Dlatego za jako takimi podsumowaniami nie jestem, wolę patrzeć do przodu niż oglądać się za siebie, bo i tak niczego nie zmienię w tej kwestii, to jednak dzisiaj postanowiłam zrobić podsumowanie tego, jak się powoli, ale stopniowo zmieniam, aby ukazać Wam, że zmieniamy się cały czas.
Co do spraw wszelakich, które działy się u mnie w ubiegłym roku, to uważam, że był to rok mojej całkowitej przemiany psychicznej i zawodowej.
Zrozumiałam wszystkie swoje wcześniejsze błędy, wreszcie przypomniały mi się moje cele z przeszłości, które na pewien czas (kilka sporych lat) schowałam do przysłowiowej szuflady, bo nigdy nie miałam na nie czasu.
Pozbyłam się ze swojego otoczenia ludzi, którzy mi nie służyli i nie akceptowali, rozwinęłam się ogromnie pod wieloma względami, i znalazłam swoje miejsce na ziemi, w którym mogę być w pełni sobą - Warszawę.
Mimo, że nie zrealizowałam w pełni swoich planów wizualnych dotyczących figury i nie nauczyłam się angielskiego tak jak bardzo chciałam, to mam poczucie w pełni wykorzystanego każdego dnia w ubiegłym roku, bez względu na efekty jakie udało mi się uzyskać.
16 marek, nad którymi pracowałam udało mi się dopiąć do końca i wreszcie mogę powiedzieć, że mam swoje ASY w rękawie, które powoli zaczynam wprowadzać na rynek, bądź które częściowo już wprowadziłam w ubiegłym roku.
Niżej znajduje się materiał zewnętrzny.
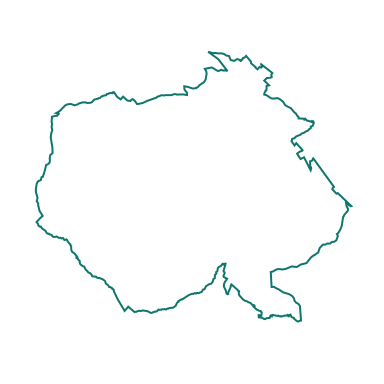 Poiana Lacului, Arges, Romania (Albers equal-area conic projection), rotated 265°
{"feature_id": "2599482B9907999216812", "entity_name": "Poiana Lacului", "entity_type": "district", "adm_level": 2, "iso_a3": "ROU", "parent_name": "Romania", "parent_adm1": "Arges", "projection": "albers", "projection_center": [24.705, 44.811], "detail": "fine", "context": "isolated", "style": "outline", "palette": "teal", "viewbox_px": 384, "rotation_deg": 265, "n_neighbors": 0, "source": "geoboundaries", "source_scale": "gbopen_adm2", "svg_char_len": 5923}
<svg xmlns="http://www.w3.org/2000/svg" viewBox="0 0 384 384"><g transform="rotate(265 192 192)"><path d="M303.6,282.4L313.2,272.1L312.8,272.0L311.1,272.9L310.5,272.6L309.9,271.6L310.7,270.2L308.5,267.9L310.3,266.2L310.8,266.3L315.0,262.1L316.7,262.1L322.9,257.8L321.2,256.0L321.2,254.7L320.9,254.3L319.6,253.8L319.5,252.7L318.4,252.3L318.3,251.7L319.4,250.9L320.4,249.0L320.4,248.2L318.9,245.5L320.1,242.1L324.3,240.7L325.0,237.9L326.7,236.0L327.6,233.2L327.7,230.6L328.4,227.7L328.6,224.7L330.3,220.3L322.1,229.7L310.0,237.5L309.7,237.1L310.4,235.4L310.1,234.4L310.6,233.3L310.5,232.8L311.2,231.8L310.3,229.3L310.4,228.1L313.9,223.3L314.3,222.3L313.6,215.5L310.9,216.7L308.7,216.9L303.0,215.4L300.5,213.7L297.8,208.8L296.2,207.2L295.5,206.1L295.6,205.3L295.1,205.1L295.0,201.8L297.1,196.9L298.0,193.5L294.7,193.4L291.4,195.6L289.0,195.5L290.0,191.7L290.4,185.2L290.9,184.3L291.0,182.7L290.3,179.9L290.8,174.5L290.6,172.7L291.1,170.1L290.0,166.7L290.1,166.0L289.0,164.5L286.8,155.7L284.9,150.4L284.3,145.0L287.9,142.9L289.7,141.0L289.1,139.5L288.0,138.5L288.8,135.5L293.0,131.7L290.5,129.0L293.4,125.6L298.2,123.0L298.3,122.3L298.0,121.4L297.4,121.4L297.8,118.7L297.0,116.9L297.1,115.8L296.0,115.0L295.7,113.9L295.8,112.8L295.3,111.6L295.3,110.6L293.6,108.3L293.6,107.0L293.1,106.4L292.6,102.7L290.3,100.2L289.7,98.7L289.9,95.0L290.7,93.3L290.6,92.4L290.8,90.6L290.6,89.4L290.2,88.8L290.3,87.6L289.3,85.9L288.6,82.5L290.3,78.9L290.2,75.9L290.0,74.9L288.9,72.5L288.0,71.9L286.6,69.9L285.2,68.7L283.6,66.2L282.5,63.7L282.0,65.7L281.5,66.1L279.7,64.2L280.0,64.0L279.2,59.1L274.0,58.2L271.8,58.6L269.1,57.8L265.5,58.2L262.9,56.9L258.3,56.0L248.4,56.8L243.0,56.5L241.1,54.0L238.0,53.2L235.1,53.1L233.4,52.5L232.2,50.8L231.6,49.0L226.0,47.2L220.1,44.7L219.9,43.4L217.0,42.4L216.3,40.0L215.4,39.0L213.7,38.0L208.5,36.7L205.5,36.5L199.5,37.6L196.4,36.5L194.2,37.8L192.3,37.6L186.4,38.5L181.2,41.2L178.9,38.1L175.6,34.5L173.3,36.0L172.0,36.0L170.8,37.3L170.7,38.5L169.8,38.7L168.2,40.0L166.3,42.5L163.5,43.9L162.9,45.2L163.0,45.8L162.1,46.5L161.9,47.5L161.3,48.6L160.6,48.7L159.3,50.0L159.2,51.9L159.5,53.2L157.9,55.4L157.9,56.8L157.1,57.8L157.4,59.5L155.3,60.7L155.7,62.7L155.1,63.4L154.1,63.6L151.2,65.4L150.5,66.3L149.2,66.3L148.6,66.9L145.0,66.7L143.5,67.1L142.5,67.7L141.3,69.3L138.6,71.2L136.3,71.2L135.9,71.8L136.5,72.2L134.6,72.7L133.3,74.0L132.6,74.2L131.9,73.9L129.7,74.5L127.4,77.0L127.2,78.1L124.1,79.2L123.0,80.3L120.9,81.7L120.0,83.5L118.2,84.8L116.7,85.3L116.0,89.0L115.2,89.6L114.5,90.9L114.4,92.6L113.7,93.4L113.2,95.0L111.2,97.3L110.4,97.8L108.4,98.1L106.2,100.5L104.5,101.2L104.4,102.4L103.9,102.8L103.6,103.7L102.7,103.9L101.7,105.4L99.7,105.6L91.7,108.6L79.4,114.5L83.3,118.5L77.5,124.2L77.5,126.1L78.1,127.5L78.3,129.0L77.9,130.7L78.3,132.7L77.1,137.4L75.2,140.3L75.1,141.2L76.0,144.3L76.1,146.5L77.8,148.3L77.4,149.0L77.6,150.2L77.3,151.0L77.8,152.1L77.5,153.7L77.8,154.6L77.2,155.9L78.0,157.3L77.8,158.0L78.4,159.5L78.4,163.0L80.0,165.8L83.0,167.5L83.8,169.0L84.5,168.9L85.7,171.5L85.7,172.5L86.3,173.0L86.3,173.7L89.6,179.9L90.6,183.1L90.4,184.6L91.0,185.7L90.5,187.2L91.0,187.9L90.7,189.7L91.5,192.5L92.1,193.5L93.6,194.1L94.0,194.7L93.9,195.4L94.2,196.1L97.0,197.8L98.8,201.5L98.9,203.1L101.1,205.0L103.4,205.7L104.2,207.2L107.4,207.6L108.6,209.1L110.0,209.0L110.8,210.3L114.1,211.2L114.9,212.1L115.9,214.5L117.9,216.3L117.9,216.6L117.0,217.2L117.8,218.9L117.7,219.2L115.7,218.5L110.8,216.6L110.2,216.5L109.2,217.4L108.3,217.5L105.9,216.1L104.9,216.1L104.5,216.3L102.5,219.4L99.2,216.7L97.2,215.8L95.1,215.5L91.2,217.0L87.8,217.6L87.6,218.2L87.1,218.4L87.2,219.2L88.7,219.3L94.1,222.3L95.3,222.4L96.5,223.2L90.6,228.8L89.4,229.4L89.1,230.3L87.2,229.7L85.0,230.1L80.8,233.2L78.9,235.4L78.8,236.1L78.0,237.8L77.4,238.3L76.4,240.6L74.3,242.2L73.8,243.9L73.0,244.4L72.4,243.3L69.2,246.3L67.7,248.8L67.5,250.0L65.8,250.9L62.9,250.3L63.6,247.7L61.3,247.6L61.1,249.2L60.4,250.9L59.3,252.7L59.0,253.9L59.8,255.3L59.8,258.4L62.1,259.5L62.3,260.0L61.2,260.8L62.5,261.7L61.1,266.2L61.3,267.4L60.6,268.2L60.5,269.9L60.2,270.0L60.4,272.2L60.9,273.9L60.6,275.5L61.3,276.5L60.9,277.4L59.8,277.3L59.7,277.6L61.2,278.9L61.3,279.4L58.6,280.3L57.8,282.5L56.8,282.7L54.0,285.5L53.7,286.5L54.3,288.0L54.4,289.4L68.9,289.6L70.8,288.6L71.9,287.5L72.3,286.4L74.6,284.7L77.2,284.3L79.6,282.8L81.8,279.8L84.1,274.0L87.4,270.0L88.5,267.9L90.4,265.4L90.4,263.0L105.4,263.5L105.7,265.5L107.5,269.5L107.7,271.7L106.9,275.5L107.2,277.3L107.1,278.3L109.2,284.9L108.1,289.7L110.3,294.1L111.2,299.9L116.3,304.6L118.4,307.9L118.4,308.6L119.6,310.2L120.6,312.4L125.0,314.3L128.0,317.5L128.2,318.1L128.0,320.3L128.9,322.2L128.6,325.3L129.7,326.4L130.1,327.5L130.0,329.0L130.7,330.7L131.4,331.6L135.5,333.5L137.5,332.7L138.2,333.9L141.7,336.5L145.1,338.2L154.1,340.4L154.9,341.3L155.6,341.4L159.8,345.6L161.4,345.9L164.3,344.8L168.0,344.5L167.2,345.8L166.5,346.0L164.8,347.4L164.8,348.3L164.0,349.1L164.1,349.5L178.2,337.1L177.7,335.8L182.5,332.0L183.8,332.5L184.7,333.9L215.7,315.3L214.8,315.5L213.2,314.8L212.6,313.9L212.3,312.3L207.5,312.0L206.2,312.7L205.2,312.8L203.3,312.1L216.8,306.6L215.4,303.0L221.0,300.0L222.8,302.8L223.2,304.9L224.0,305.8L231.6,300.1L229.4,298.2L234.0,295.5L235.0,296.1L235.9,296.2L236.4,297.0L236.6,298.7L238.2,300.4L239.7,305.2L240.7,306.3L241.3,308.9L242.3,310.5L243.1,312.9L244.6,314.4L245.0,315.6L245.5,316.0L246.8,316.0L247.5,318.1L250.1,319.4L250.9,318.1L251.6,319.0L251.9,318.9L252.2,317.3L251.9,315.9L252.7,314.4L253.0,312.8L254.2,312.1L254.3,311.3L255.1,311.0L254.4,310.1L255.3,309.6L256.0,304.6L257.4,304.7L258.5,303.7L261.3,302.2L262.3,301.0L267.0,297.7L268.6,294.9L270.5,292.3L274.3,290.4L277.2,287.1L278.1,285.1L277.9,282.4L278.1,280.2L278.7,278.6L281.8,274.9L282.8,272.4L285.1,273.1L285.8,274.1L286.7,274.1L287.1,275.1L291.1,275.5L291.6,276.6L291.3,277.3L291.5,278.1L296.7,273.7L299.0,276.5L299.0,279.7L299.4,281.4L301.8,281.2L303.6,282.4Z" fill="none" stroke="#0f766e" stroke-width="2"/></g></svg>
Jestem z nich dumna. Pokazały mi samej, że mam ogromnie twórczy umysł (do czego chyba nigdy sama nie chciałam się przyznać, albo nie umiałam się przyznać), mam w sobie ogromną siłę i upartość, które nie pozwolą mi się poddać. Upadłam nie raz i to nigdy przez siebie, tylko przez osoby trzecie, a mimo to nigdy się nie poddałam. Wcześniej jednak tego nie dostrzegałam, teraz widzę wszystko dokładnie i przejrzyście.
A jak na Was wpłynął rok 2018?
Czujecie, że nic się nie udało, czujecie niedosyt, czy wręcz jesteście zmęczeni jego intensywnością?